# ACTIVITÉ A:
Renommez dans les lignes de données « pose line » en « orientation line » et recopiez-les sans rien changer d'autre. Commencez à la ligne qui contient « I'm after the » et arrêtez-vous après celle qui contient « -0.002792, 0.935935, 0.655676]] ».

# TEXTE À LIRE:
################

Combat pour l’émancipation féminine : Des valeurs millénaires sacrifiées pour faire plaisir à l’occident

1

De la condition féminine des années d’indépendance à l’autonomisation de nos jours, en passant par l’émancipation, l’équité genre…, la promotion de la Femme a théoriquement franchi des pas énormes. Et cela à travers les Codes, les conventions, les lois… Mais, en réalité, la noblesse de ce combat est entaché par la façon dont il est abordé, aux dépends de toutes les valeurs positives qui ont profité aux femmes dans la société malienne depuis la nuit des temps. De nos jours, nous pensons qu’il est plus que jamais temps de se départir du complexe de l’occident pour restituer à ce débat, à ce combat toute sa légitimité, toute sa noblesse.

«Egalité genre et autonomisation de la Femme» ! Tel était le thème choisi au niveau national pour commémorer la Journée internationale des droits de la Femme (JIF). Une thématique qui n’a pas fait l’unanimité, comme la façon même de célébrer cette journée, dans cercles des femmes intellectuelles ou rurales

Comme le dit si bien l’ex-ministre des Finances et de l’Economie, Mme Bouaré Fily Sissoko, dans une brillante chronique curieusement peu médiatisée, «équité genre, oui. Mais, plutôt que de parler d’autonomisation dans un pays où les femmes se sont toujours assumées et ont été de tous les combats, tant au niveau rural, péri urbain et qu’urbain».

################

# DONNÉES FOURNIES:
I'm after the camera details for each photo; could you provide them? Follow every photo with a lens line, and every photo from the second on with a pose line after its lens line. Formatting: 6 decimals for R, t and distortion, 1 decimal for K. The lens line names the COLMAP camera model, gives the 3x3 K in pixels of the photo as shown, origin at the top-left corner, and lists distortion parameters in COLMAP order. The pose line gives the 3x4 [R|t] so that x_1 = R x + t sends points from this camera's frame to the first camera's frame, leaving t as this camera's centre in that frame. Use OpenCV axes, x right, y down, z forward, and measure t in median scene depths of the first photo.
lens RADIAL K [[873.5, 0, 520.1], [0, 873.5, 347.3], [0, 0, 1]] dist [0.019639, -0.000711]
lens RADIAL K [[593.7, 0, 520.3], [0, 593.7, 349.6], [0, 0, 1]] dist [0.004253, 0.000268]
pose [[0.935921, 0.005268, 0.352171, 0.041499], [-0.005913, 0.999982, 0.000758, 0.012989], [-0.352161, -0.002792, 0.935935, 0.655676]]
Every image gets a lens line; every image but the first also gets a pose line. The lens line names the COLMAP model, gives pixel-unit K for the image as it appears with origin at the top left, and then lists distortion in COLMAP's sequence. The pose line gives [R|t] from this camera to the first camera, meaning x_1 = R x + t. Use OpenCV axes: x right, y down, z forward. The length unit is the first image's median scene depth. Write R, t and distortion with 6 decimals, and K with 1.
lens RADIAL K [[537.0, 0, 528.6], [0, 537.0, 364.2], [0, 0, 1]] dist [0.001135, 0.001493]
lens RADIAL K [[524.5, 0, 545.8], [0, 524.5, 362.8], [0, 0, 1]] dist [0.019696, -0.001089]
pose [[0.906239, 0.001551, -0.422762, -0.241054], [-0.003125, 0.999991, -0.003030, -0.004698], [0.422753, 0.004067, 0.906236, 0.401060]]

################

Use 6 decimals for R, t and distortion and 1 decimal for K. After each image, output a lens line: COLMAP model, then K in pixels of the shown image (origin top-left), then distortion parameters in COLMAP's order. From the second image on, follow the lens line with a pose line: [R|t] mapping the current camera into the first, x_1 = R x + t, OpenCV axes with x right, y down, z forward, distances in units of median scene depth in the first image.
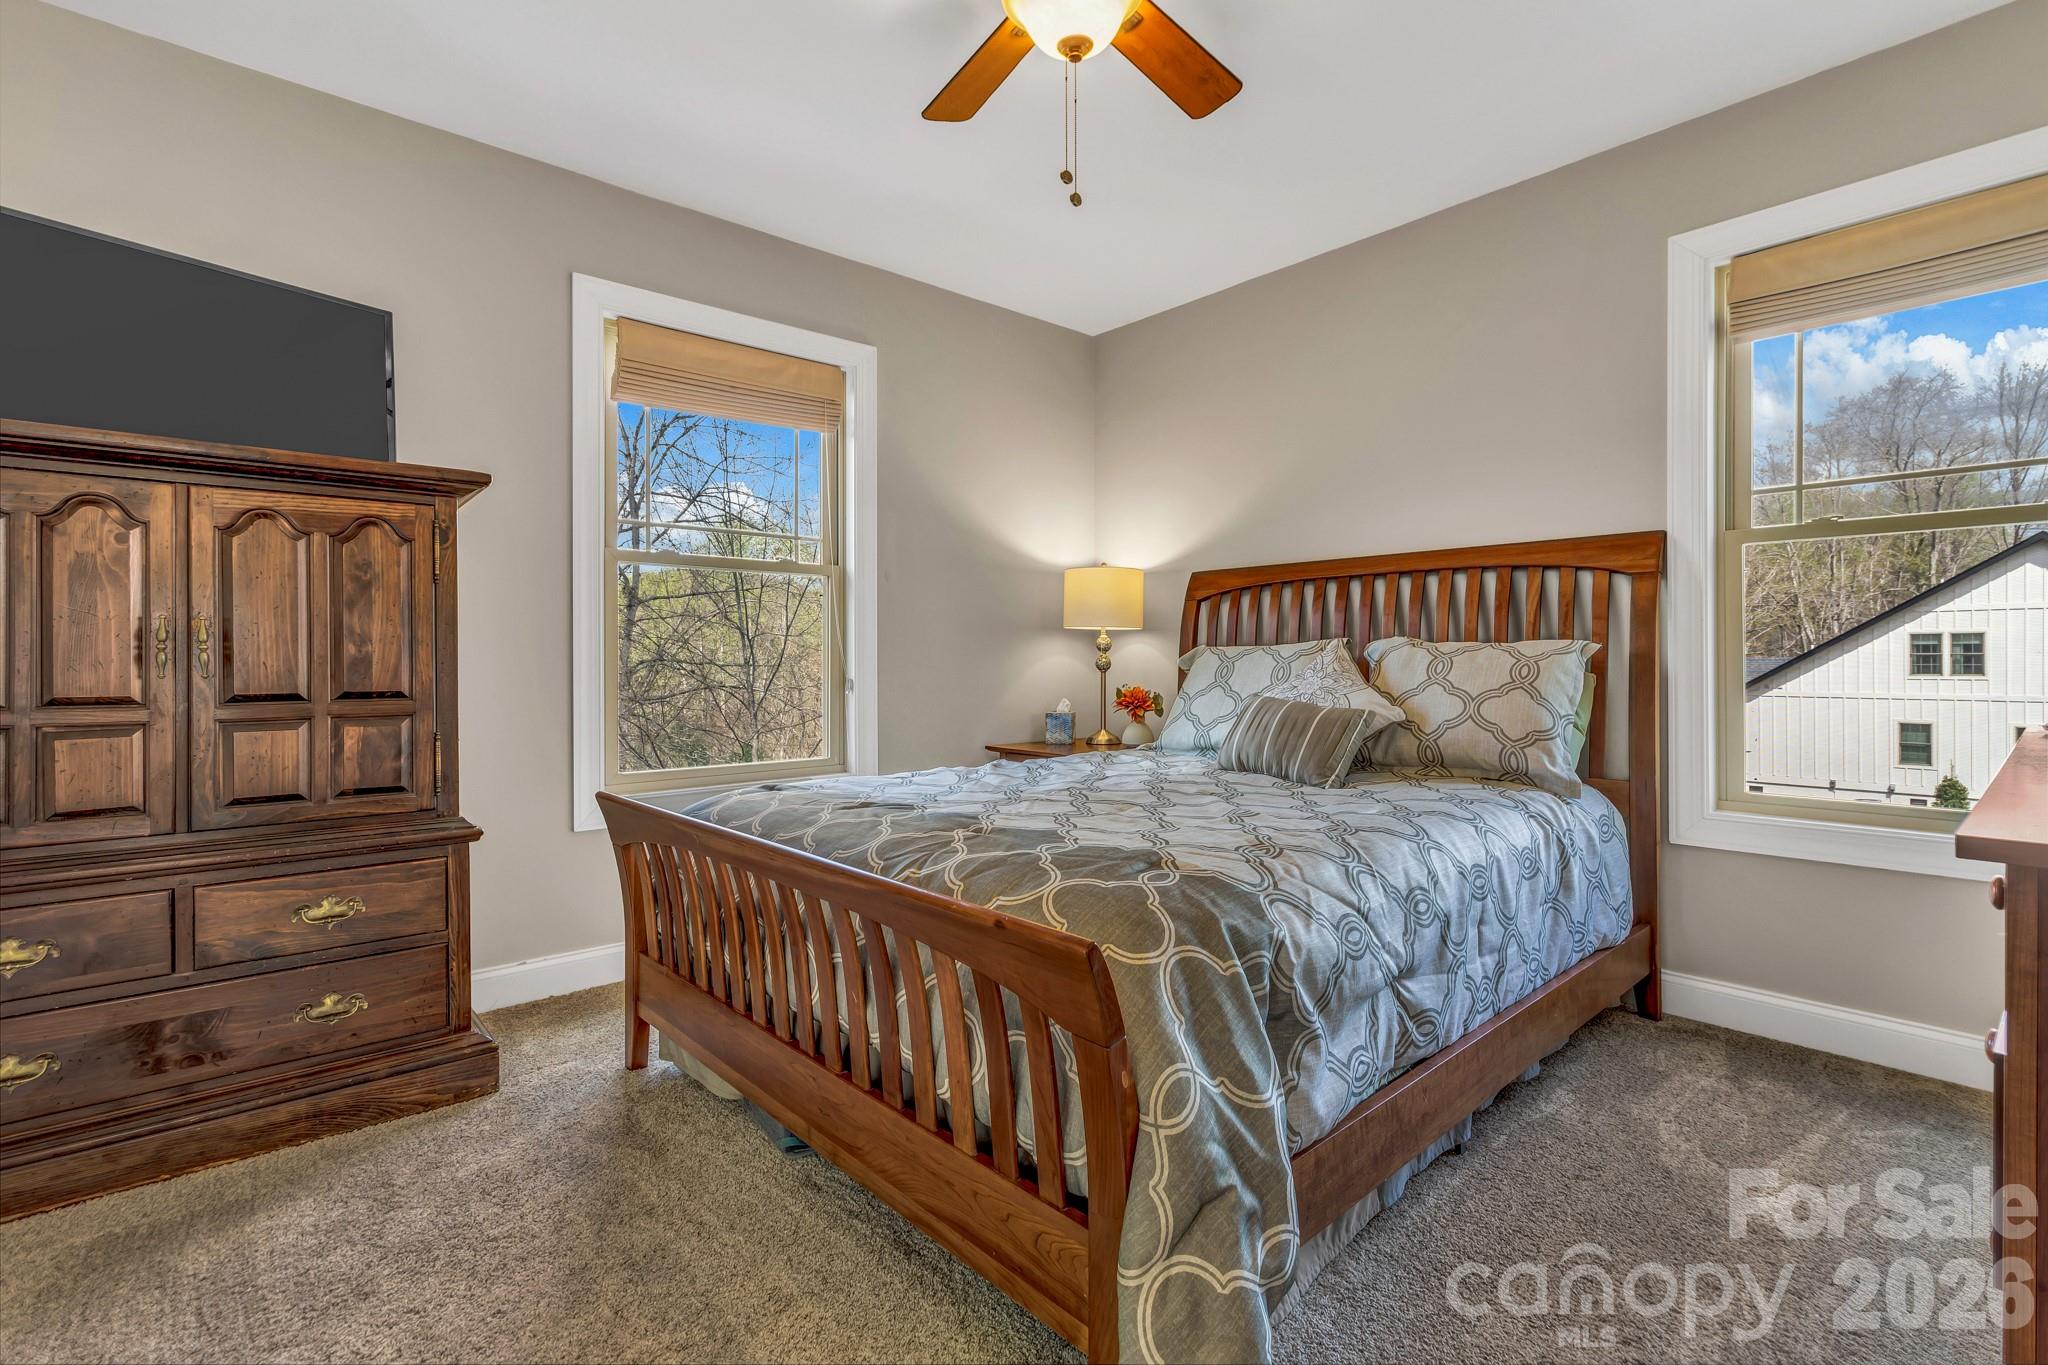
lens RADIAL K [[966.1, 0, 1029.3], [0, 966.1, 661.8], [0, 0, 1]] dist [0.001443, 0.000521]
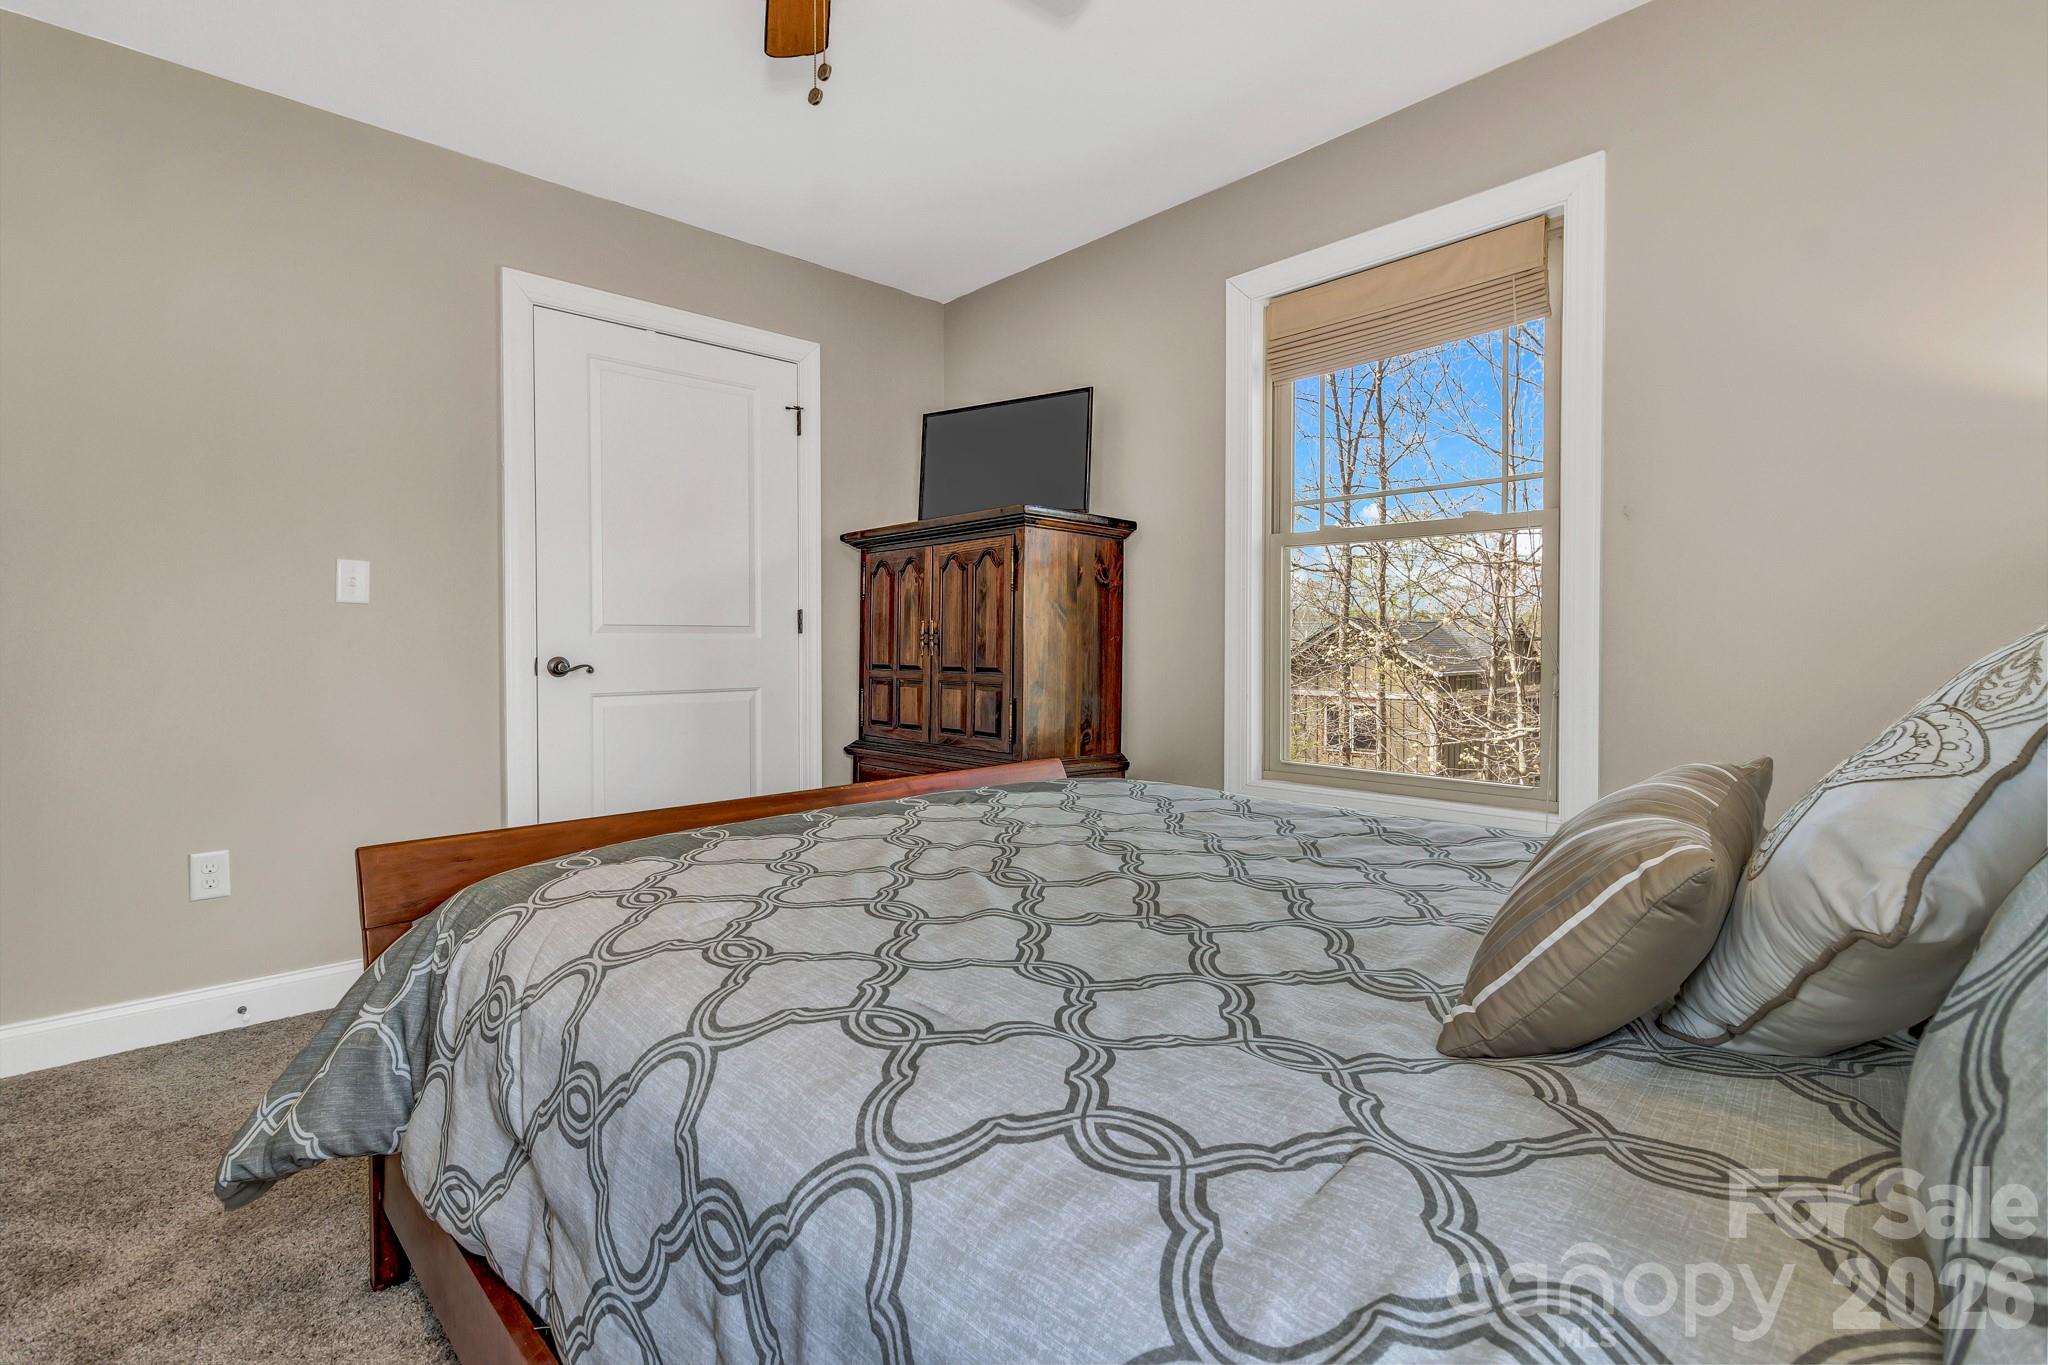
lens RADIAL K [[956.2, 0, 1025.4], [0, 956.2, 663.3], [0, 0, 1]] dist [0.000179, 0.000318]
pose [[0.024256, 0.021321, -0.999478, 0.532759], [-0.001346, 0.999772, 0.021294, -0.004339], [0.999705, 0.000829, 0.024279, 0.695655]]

################

# ACTIVITÉ B:
Écrivez la suite du texte sur l'émancipation des femmes au Mali, à partir de sa dernière phrase.

# ZONE DE RÉPONSE A:
I'm after the camera details for each photo; could you provide them? Follow every photo with a lens line, and every photo from the second on with a orientation line after its lens line. Formatting: 6 decimals for R, t and distortion, 1 decimal for K. The lens line names the COLMAP camera model, gives the 3x3 K in pixels of the photo as shown, origin at the top-left corner, and lists distortion parameters in COLMAP order. The orientation line gives the 3x4 [R|t] so that x_1 = R x + t sends points from this camera's frame to the first camera's frame, leaving t as this camera's centre in that frame. Use OpenCV axes, x right, y down, z forward, and measure t in median scene depths of the first photo.
lens RADIAL K [[873.5, 0, 520.1], [0, 873.5, 347.3], [0, 0, 1]] dist [0.019639, -0.000711]
lens RADIAL K [[593.7, 0, 520.3], [0, 593.7, 349.6], [0, 0, 1]] dist [0.004253, 0.000268]
pose [[0.935921, 0.005268, 0.352171, 0.041499], [-0.005913, 0.999982, 0.000758, 0.012989], [-0.352161, -0.002792, 0.935935, 0.655676]]

# ZONE DE RÉPONSE B:
«Le concept d’autonomisation renvoie à l’idée de sortir un individu de l’état de dépendance ou d’assistanat. Toutes choses qui ne correspondent aucunement au profil de la Femme, notamment de l’Africaine, particulièrement de la Malienne, ces battantes», rappelle la brillante économiste et intrépide technocrate !

Il convient de poser le problème autrement comme la problématique de l’accès des femmes au financement et au capital terre (propriété foncière) dans certaines contrées.

Vu sous cet angle, le geste du président de la République prend de l’importance, de la valeur ajoutée. En effet, pour concrétiser sa volonté et sa détermination à offrir à la Malienne la place qui lui revient dans la gouvernance et la construction nationale, le président Kéita a remis  un chèque d’un milliard de francs CFA au ministre de la Promotion de la Femme, de l’Enfant et de la Famille pour soutenir le Fonds d’appui à l’Autonomisation des Femmes et à l’Epanouissement de l’Enfant (FAFE).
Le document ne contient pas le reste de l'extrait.